### YOUR GOAL
What this exercise requires is a verbatim reproduction of the data below.

### DATA UNDER STUDY
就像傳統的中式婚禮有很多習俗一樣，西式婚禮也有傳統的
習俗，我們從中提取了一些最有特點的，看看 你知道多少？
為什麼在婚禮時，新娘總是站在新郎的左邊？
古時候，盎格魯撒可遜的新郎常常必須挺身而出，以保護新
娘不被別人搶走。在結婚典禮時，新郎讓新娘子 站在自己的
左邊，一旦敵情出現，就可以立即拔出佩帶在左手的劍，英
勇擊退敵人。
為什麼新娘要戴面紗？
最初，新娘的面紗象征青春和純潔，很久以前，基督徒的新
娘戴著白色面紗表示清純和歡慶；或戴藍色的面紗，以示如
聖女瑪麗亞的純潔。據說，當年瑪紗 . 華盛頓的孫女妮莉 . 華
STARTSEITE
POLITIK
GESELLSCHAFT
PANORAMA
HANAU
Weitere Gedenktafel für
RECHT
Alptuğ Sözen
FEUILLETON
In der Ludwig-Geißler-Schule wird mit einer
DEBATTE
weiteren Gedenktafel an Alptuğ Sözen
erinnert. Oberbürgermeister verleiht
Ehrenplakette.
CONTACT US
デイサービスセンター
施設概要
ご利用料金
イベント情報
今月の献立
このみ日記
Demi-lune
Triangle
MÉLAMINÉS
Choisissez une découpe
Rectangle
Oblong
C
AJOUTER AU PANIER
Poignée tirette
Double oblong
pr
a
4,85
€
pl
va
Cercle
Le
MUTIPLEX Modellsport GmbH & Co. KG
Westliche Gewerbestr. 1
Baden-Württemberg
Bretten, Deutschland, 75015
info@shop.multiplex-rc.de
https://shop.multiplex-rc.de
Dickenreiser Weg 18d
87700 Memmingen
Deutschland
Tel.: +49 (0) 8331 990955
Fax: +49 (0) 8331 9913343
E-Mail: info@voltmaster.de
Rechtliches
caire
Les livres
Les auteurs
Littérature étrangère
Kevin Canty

### TASK OUTPUT
就像傳統的中式婚禮有很多習俗一樣，西式婚禮也有傳統的
習俗，我們從中提取了一些最有特點的，看看 你知道多少？
為什麼在婚禮時，新娘總是站在新郎的左邊？
古時候，盎格魯撒可遜的新郎常常必須挺身而出，以保護新
娘不被別人搶走。在結婚典禮時，新郎讓新娘子 站在自己的
左邊，一旦敵情出現，就可以立即拔出佩帶在左手的劍，英
勇擊退敵人。
為什麼新娘要戴面紗？
最初，新娘的面紗象征青春和純潔，很久以前，基督徒的新
娘戴著白色面紗表示清純和歡慶；或戴藍色的面紗，以示如
聖女瑪麗亞的純潔。據說，當年瑪紗 . 華盛頓的孫女妮莉 . 華
STARTSEITE
POLITIK
GESELLSCHAFT
PANORAMA
HANAU
Weitere Gedenktafel für
RECHT
Alptuğ Sözen
FEUILLETON
In der Ludwig-Geißler-Schule wird mit einer
DEBATTE
weiteren Gedenktafel an Alptuğ Sözen
erinnert. Oberbürgermeister verleiht
Ehrenplakette.
CONTACT US
デイサービスセンター
施設概要
ご利用料金
イベント情報
今月の献立
このみ日記
Demi-lune
Triangle
MÉLAMINÉS
Choisissez une découpe
Rectangle
Oblong
C
AJOUTER AU PANIER
Poignée tirette
Double oblong
pr
a
4,85
€
pl
va
Cercle
Le
MUTIPLEX Modellsport GmbH & Co. KG
Westliche Gewerbestr. 1
Baden-Württemberg
Bretten, Deutschland, 75015
info@shop.multiplex-rc.de
https://shop.multiplex-rc.de
Dickenreiser Weg 18d
87700 Memmingen
Deutschland
Tel.: +49 (0) 8331 990955
Fax: +49 (0) 8331 9913343
E-Mail: info@voltmaster.de
Rechtliches
caire
Les livres
Les auteurs
Littérature étrangère
Kevin Canty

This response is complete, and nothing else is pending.